18.
Les gardes ou les soldats, j’ignore qui c’était,
ont commencé à tirer quand on s’est approchés de la frontière. Ils
venaient à bord de voitures couvertes de sable. On aurait dit que
le désert se déplaçait sous forme de petites dunes qui répandaient
des nuages de sable sur leur passage.
On a crié. J’entendais des cris partout et puis
tout à coup on s’est tous jetés par terre.
Tandis que je couvrais de tout mon long le corps
de ma sœur, j’ai soudain ressenti une brûlure à l’épaule. Ça ne
faisait pas mal, juste très chaud.
J’ai entendu ma mère crier. Je l’ai vue. Je ne
sais pas si elle criait après moi ou après ma sœur, mais elle
criait. Les gens ne faisaient que crier.
Un soldat est sorti de son véhicule ou de son
char, je ne sais pas comment ils appellent ça. Il était stationné
tout près. Je sentais l’odeur d’essence, et d’autres odeurs pas
très agréables. Le garde avait un uniforme vert ou brun, c’était
difficile à dire parce qu’avec le soleil couchant on ne voit pas
les couleurs de la même manière.
Plus loin, des drapeaux flottaient sous la brise.
Des drapeaux rouges, blancs peut-être, il y en avait au moins trois
ou quatre. C’était là-bas, la frontière. On ne voyait pas de
l’autre côté, mais ça devait être différent. Ça ne pouvait pas être
comme ici. Sinon, on n’essaierait pas de la traverser.
Je ne voyais pas de quel côté de la frontière les
soldats venaient. Ils auraient pu venir de l’autre côté.
Un des anciens s’était levé avec les bras
au-dessus de la tête. Il a crié quelque chose, ou alors c’était un
des gardes.
J’étais toujours à terre mais j’ai essayé de voir
ce qui se passait. Je crois que j’ai regardé à travers les doigts
de ma main.
Le soldat a tiré sur le vieux. À seulement
quelques pas de lui, il a levé son arme et il a tiré. Quelques
mètres. Le vieux s’est effondré. Il n’a pas eu le temps de lever
les bras, ni de reculer. Il s’est effondré sur lui-même.
Le soldat s’est avancé d’un pas et il a de nouveau
tiré.
J’ai entendu crier l’une des vieilles femmes. J’ai
vu sa main, je crois que c’était la sienne.
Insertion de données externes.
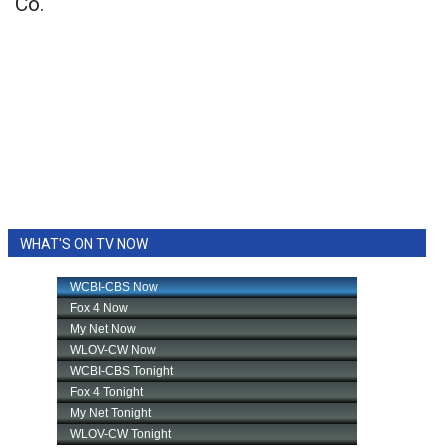
Co.
WHAT'S ON TV NOW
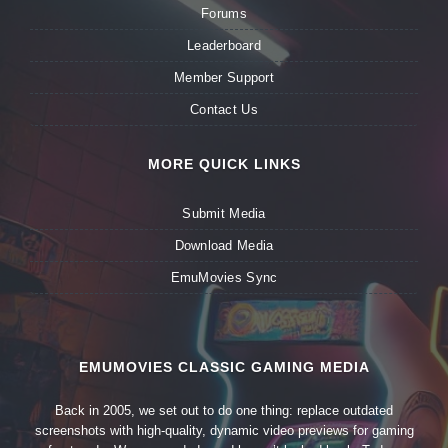
Forums
Leaderboard
Member Support
Contact Us
MORE QUICK LINKS
Submit Media
Download Media
EmuMovies Sync
EMUMOVIES CLASSIC GAMING MEDIA
Back in 2005, we set out to do one thing: replace outdated
screenshots with high-quality, dynamic video previews for gaming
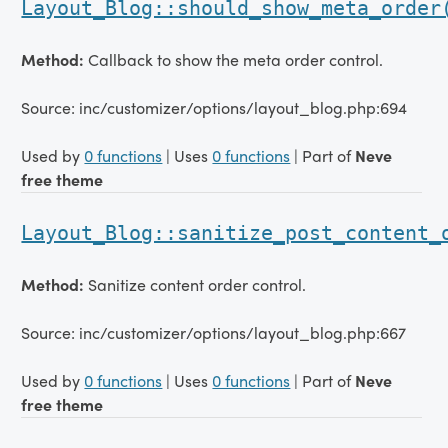
Layout_Blog::should_show_meta_order
Method:
Callback to show the meta order control.
Source: inc/customizer/options/layout_blog.php:694
Used by
0 functions
| Uses
0 functions
| Part of
Neve
free theme
Layout_Blog::sanitize_post_content_
Method:
Sanitize content order control.
Source: inc/customizer/options/layout_blog.php:667
Used by
0 functions
| Uses
0 functions
| Part of
Neve
free theme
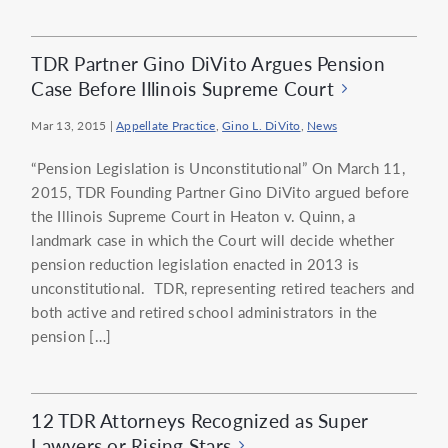
TDR Partner Gino DiVito Argues Pension
Case Before Illinois Supreme Court
Mar 13, 2015
|
Appellate Practice
,
Gino L. DiVito
,
News
“Pension Legislation is Unconstitutional” On March 11,
2015, TDR Founding Partner Gino DiVito argued before
the Illinois Supreme Court in Heaton v. Quinn, a
landmark case in which the Court will decide whether
pension reduction legislation enacted in 2013 is
unconstitutional. TDR, representing retired teachers and
both active and retired school administrators in the
pension […]
12 TDR Attorneys Recognized as Super
Lawyers or Rising Stars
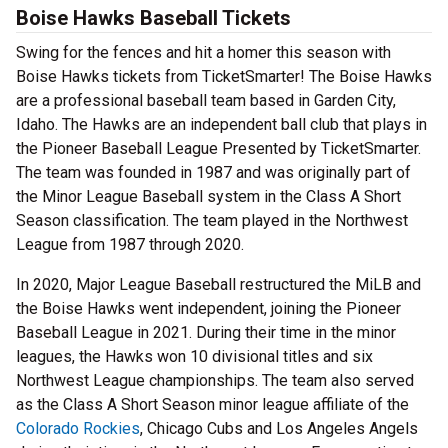
Boise Hawks Baseball Tickets
Swing for the fences and hit a homer this season with
Boise Hawks tickets from TicketSmarter! The Boise Hawks
are a professional baseball team based in Garden City,
Idaho. The Hawks are an independent ball club that plays in
the Pioneer Baseball League Presented by TicketSmarter.
The team was founded in 1987 and was originally part of
the Minor League Baseball system in the Class A Short
Season classification. The team played in the Northwest
League from 1987 through 2020.
In 2020, Major League Baseball restructured the MiLB and
the Boise Hawks went independent, joining the Pioneer
Baseball League in 2021. During their time in the minor
leagues, the Hawks won 10 divisional titles and six
Northwest League championships. The team also served
as the Class A Short Season minor league affiliate of the
Colorado Rockies
, Chicago Cubs and Los Angeles Angels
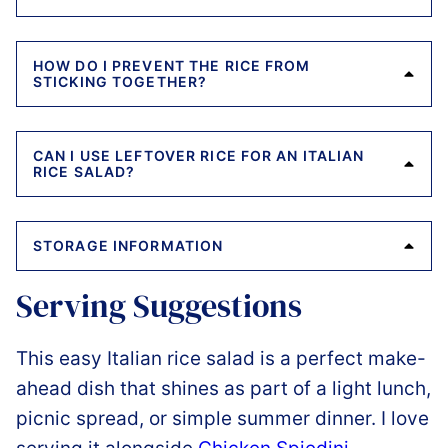
HOW DO I PREVENT THE RICE FROM
STICKING TOGETHER?
CAN I USE LEFTOVER RICE FOR AN ITALIAN
RICE SALAD?
STORAGE INFORMATION
Serving Suggestions
This easy Italian rice salad is a perfect make-
ahead dish that shines as part of a light lunch,
picnic spread, or simple summer dinner. I love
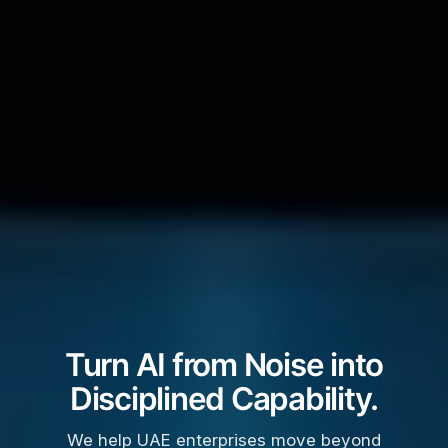
Turn AI from Noise into
Disciplined Capability.
We help UAE enterprises move beyond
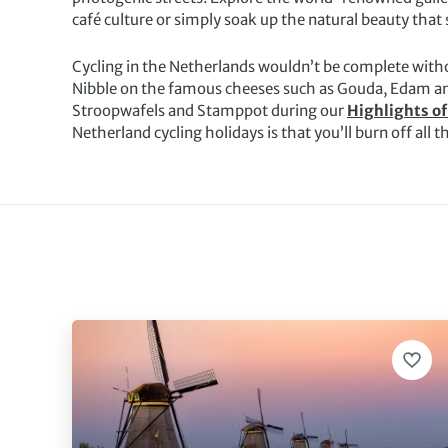
café culture or simply soak up the natural beauty that
Cycling in the Netherlands wouldn’t be complete witho
Nibble on the famous cheeses such as Gouda, Edam an
Stroopwafels and Stamppot during our
Highlights of
Netherland cycling holidays is that you’ll burn off all t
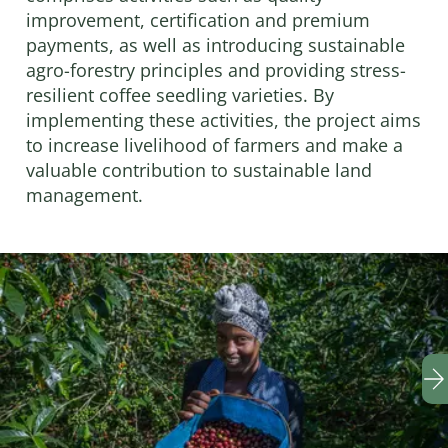
improvement, certification and premium
payments, as well as introducing sustainable
agro-forestry principles and providing stress-
resilient coffee seedling varieties. By
implementing these activities, the project aims
to increase livelihood of farmers and make a
valuable contribution to sustainable land
management.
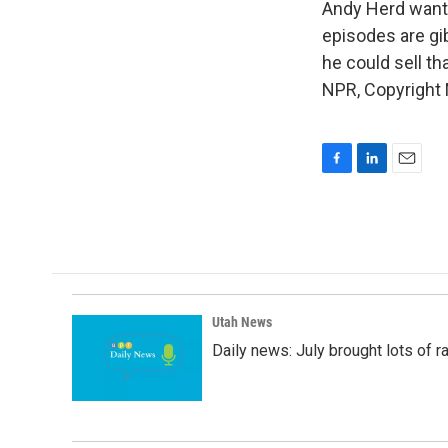
Andy Herd wants
episodes are gib
he could sell t
NPR, Copyright
F
L
E
a
i
m
c
n
a
e
k
i
b
e
l
o
d
o
I
k
n
Utah News
Daily news: July brought lots of rai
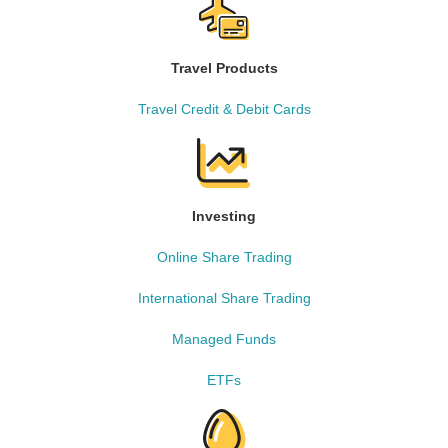
Travel Products
Travel Credit & Debit Cards
Investing
Online Share Trading
International Share Trading
Managed Funds
ETFs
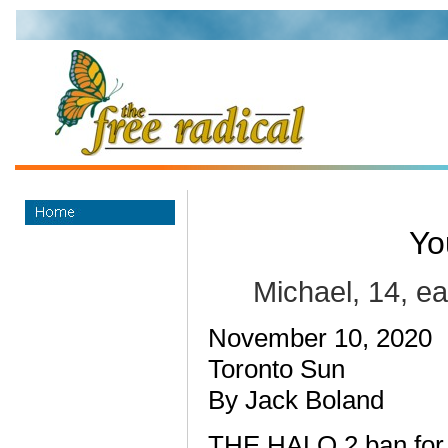
Yo
Michael, 14, e
November 10, 2020
Toronto Sun
By Jack Boland
THE HALO 2 ban for 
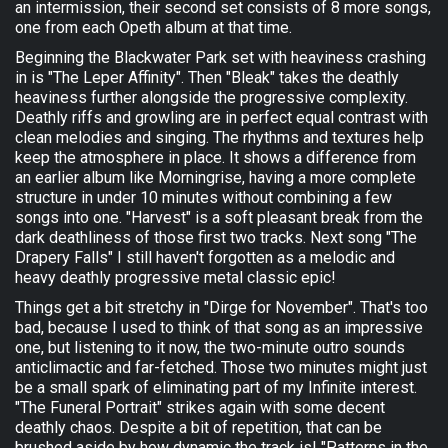
an intermission, their second set consists of 8 more songs,
one from each Opeth album at that time.
Beginning the Blackwater Park set with heaviness crashing
in is "The Leper Affinity". Then "Bleak" takes the deathly
heaviness further alongside the progressive complexity.
Deathly riffs and growling are in perfect equal contrast with
clean melodies and singing. The rhythms and textures help
keep the atmosphere in place. It shows a difference from
an earlier album like Morningrise, having a more complete
structure in under 10 minutes without combining a few
songs into one. "Harvest" is a soft pleasant break from the
dark deathliness of those first two tracks. Next song "The
Drapery Falls" I still haven't forgotten as a melodic and
heavy deathly progressive metal classic epic!
Things get a bit stretchy in "Dirge for November". That's too
bad, because I used to think of that song as an impressive
one, but listening to it now, the two-minute outro sounds
anticlimactic and far-fetched. Those two minutes might just
be a small spark of eliminating part of my Infinite interest.
"The Funeral Portrait" strikes again with some decent
deathly chaos. Despite a bit of repetition, that can be
brushed aside by how dynamic the track is! "Patterns in the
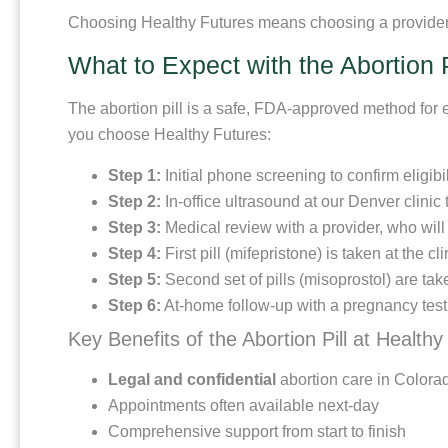
Choosing Healthy Futures means choosing a provider t
What to Expect with the Abortion P
The abortion pill is a safe, FDA-approved method for 
you choose Healthy Futures:
Step 1:
Initial phone screening to confirm eligib
Step 2:
In-office ultrasound at our Denver clinic
Step 3:
Medical review with a provider, who wil
Step 4:
First pill (mifepristone) is taken at the c
Step 5:
Second set of pills (misoprostol) are ta
Step 6:
At-home follow-up with a pregnancy test or
Key Benefits of the Abortion Pill at Healthy
Legal and confidential
abortion care in Colora
Appointments often available next-day
Comprehensive support from start to finish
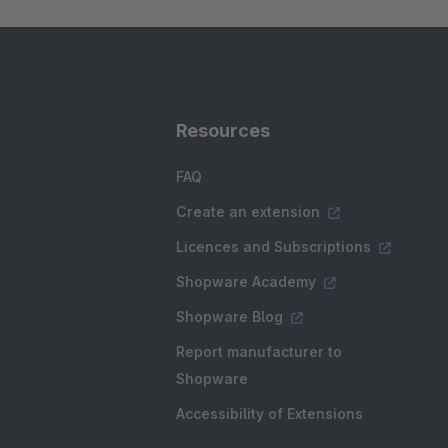
Resources
FAQ
Create an extension
Licences and Subscriptions
Shopware Academy
Shopware Blog
Report manufacturer to
Shopware
Accessibility of Extensions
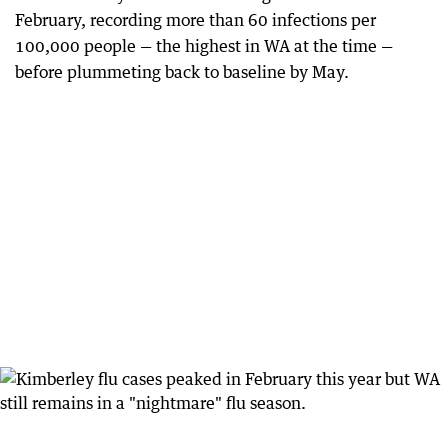
February, recording more than 60 infections per
100,000 people — the highest in WA at the time —
before plummeting back to baseline by May.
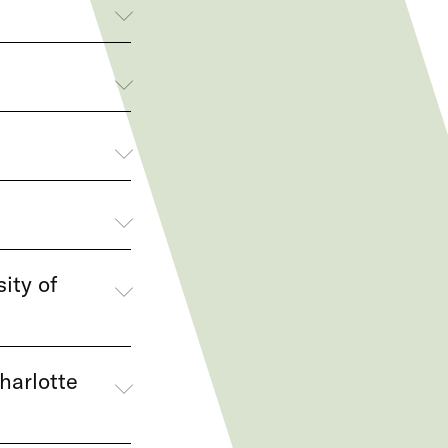
ity of
harlotte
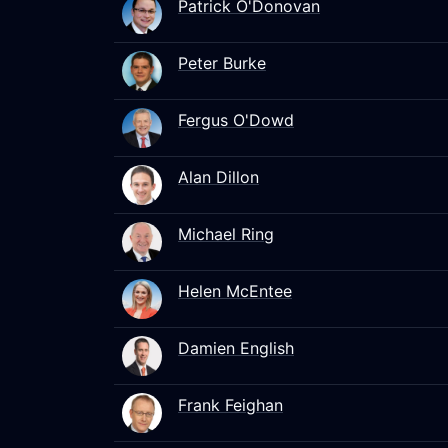
Patrick O'Donovan
Peter Burke
Fergus O'Dowd
Alan Dillon
Michael Ring
Helen McEntee
Damien English
Frank Feighan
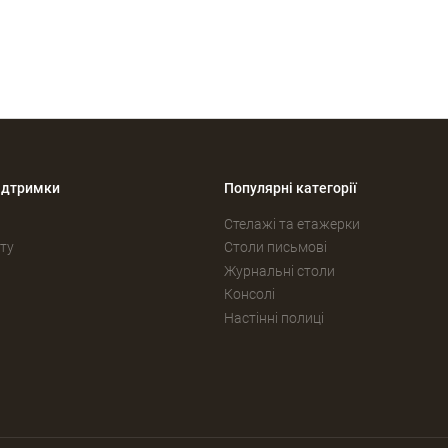
ідтримки
Популярні категорії
Стелажі та етажерки
ту
Столи письмові
Журнальні столи
Консолі
Настінні полиці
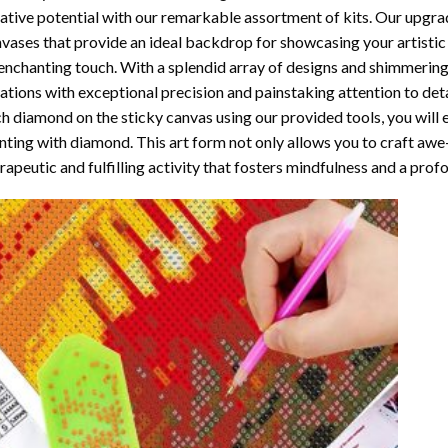
ative potential with our remarkable assortment of kits. Our upgra
vases that provide an ideal backdrop for showcasing your artistic 
enchanting touch. With a splendid array of designs and shimmering 
ations with exceptional precision and painstaking attention to detai
h diamond on the sticky canvas using our provided tools, you will
nting with diamond
. This art form not only allows you to craft awe
rapeutic and fulfilling activity that fosters mindfulness and a pro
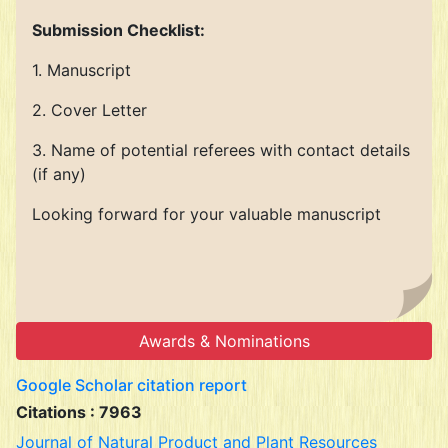
Submission Checklist:
1. Manuscript
2. Cover Letter
3. Name of potential referees with contact details
(if any)
Looking forward for your valuable manuscript
Awards & Nominations
Google Scholar citation report
Citations : 7963
Journal of Natural Product and Plant Resources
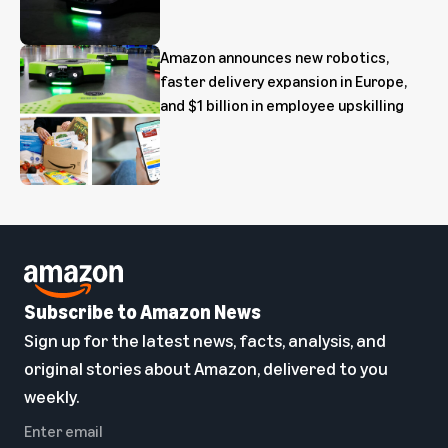
Amazon announces new robotics,
faster delivery expansion in Europe,
and $1 billion in employee upskilling
Subscribe to Amazon News
Sign up for the latest news, facts, analysis, and
original stories about Amazon, delivered to you
weekly.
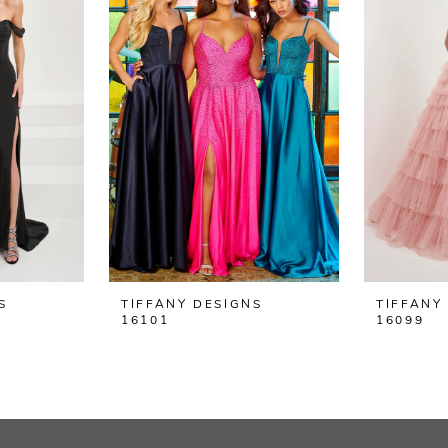
S
TIFFANY DESIGNS
TIFFANY
16101
16099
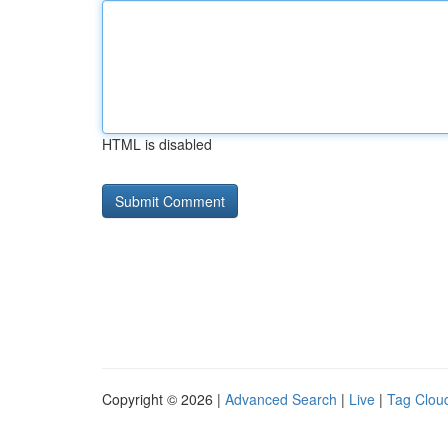
HTML is disabled
Copyright © 2026 |
Advanced Search
|
Live
|
Tag Clou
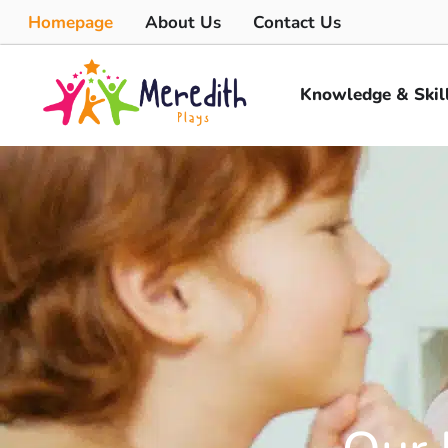
Homepage
About Us
Contact Us
Knowledge & Skil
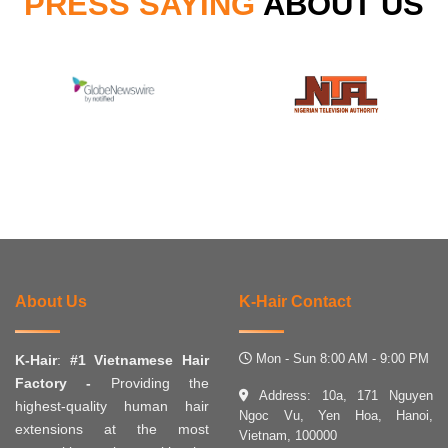
PRESS SAYING
ABOUT US
About Us
K-Hair Contact
Mon - Sun 8:00 AM - 9:00 PM
K-Hair
:
#1 Vietnamese Hair
Factory -
Providing the
Address: 10a, 171 Nguyen
highest-quality human hair
Ngoc Vu, Yen Hoa, Hanoi,
extensions at the most
Vietnam, 100000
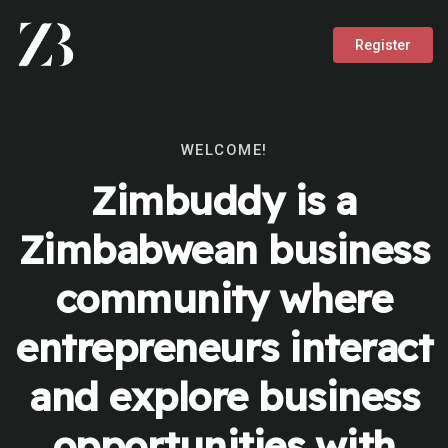
Register
WELCOME!
Zimbuddy is a
Zimbabwean business
community where
entrepreneurs interact
and explore business
opportunities with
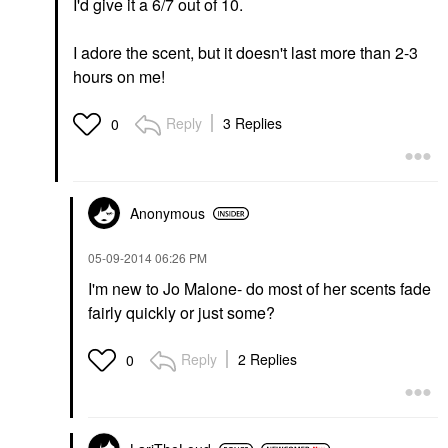
I'd give it a 6/7 out of 10.
I adore the scent, but it doesn't last more than 2-3
hours on me!
Reply
3 Replies
0
Anonymous
‎05-09-2014
06:26 PM
I'm new to Jo Malone- do most of her scents fade
fairly quickly or just some?
Reply
2 Replies
0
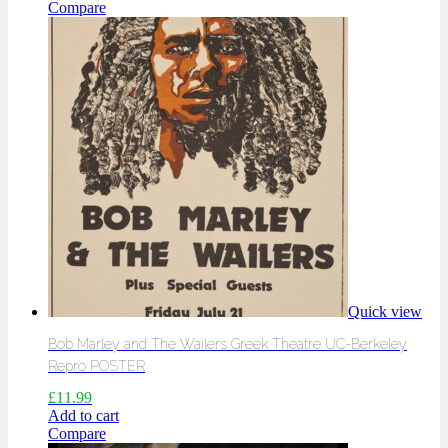
Compare
Quick view
Bob Marley and The Wailers Greek Theatre UC-Berkeley
Repro POSTER
£
11.99
Add to cart
Compare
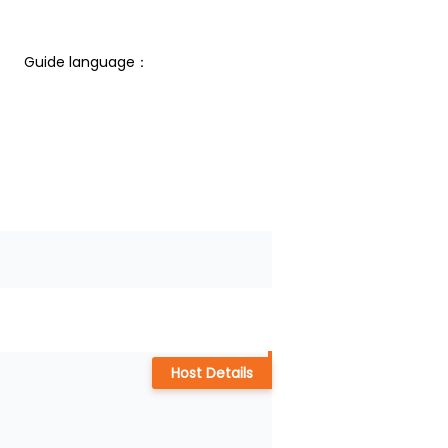
Guide language： 
Host Details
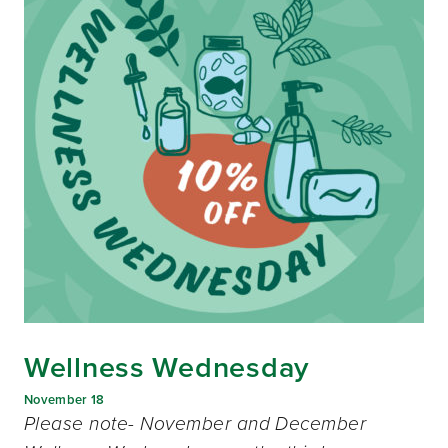
Wellness Wednesday
November 18
Please note- November and December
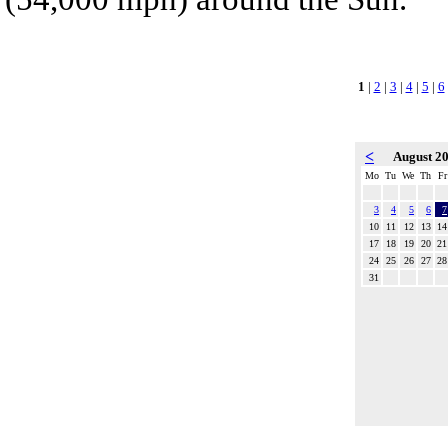
1
|
2
|
3
|
4
|
5
|
6
<
August 2
Mo
Tu
We
Th
Fr
3
4
5
6
7
10
11
12
13
14
17
18
19
20
21
24
25
26
27
28
31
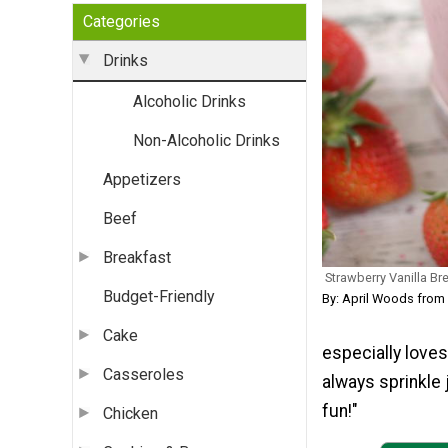
Categories
Drinks
Alcoholic Drinks
Non-Alcoholic Drinks
Appetizers
Beef
Breakfast
Strawberry Vanilla Br
Budget-Friendly
By: April Woods fro
Cake
especially loves
Casseroles
always sprinkle 
fun!"
Chicken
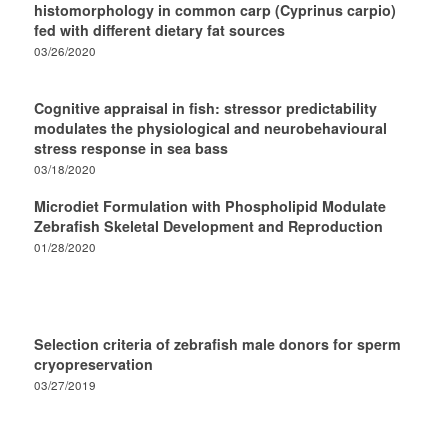
histomorphology in common carp (Cyprinus carpio)
fed with different dietary fat sources
03/26/2020
Cognitive appraisal in fish: stressor predictability
modulates the physiological and neurobehavioural
stress response in sea bass
03/18/2020
Microdiet Formulation with Phospholipid Modulate
Zebrafish Skeletal Development and Reproduction
01/28/2020
Selection criteria of zebrafish male donors for sperm
cryopreservation
03/27/2019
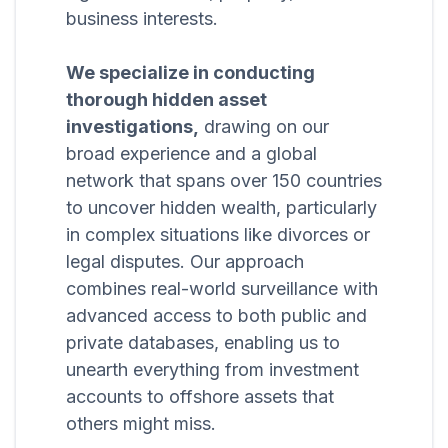
business interests.
We specialize in conducting
thorough hidden asset
investigations,
drawing on our
broad experience and a global
network that spans over 150 countries
to uncover hidden wealth, particularly
in complex situations like divorces or
legal disputes. Our approach
combines real-world surveillance with
advanced access to both public and
private databases, enabling us to
unearth everything from investment
accounts to offshore assets that
others might miss.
Les soldats semblaient partout maintenant. J’ai
entendu encore des tirs. J’ai enfoncé mon visage dans le sable, ça
me piquait la peau. Je n’avais plus de brûlure à l’épaule. Je
n’osais pas tourner la tête. Ma sœur ne disait rien. J’avais
l’impression qu’elle ne respirait plus. Qu’elle était morte. Je
pensais bientôt mourir. On devait tous être morts.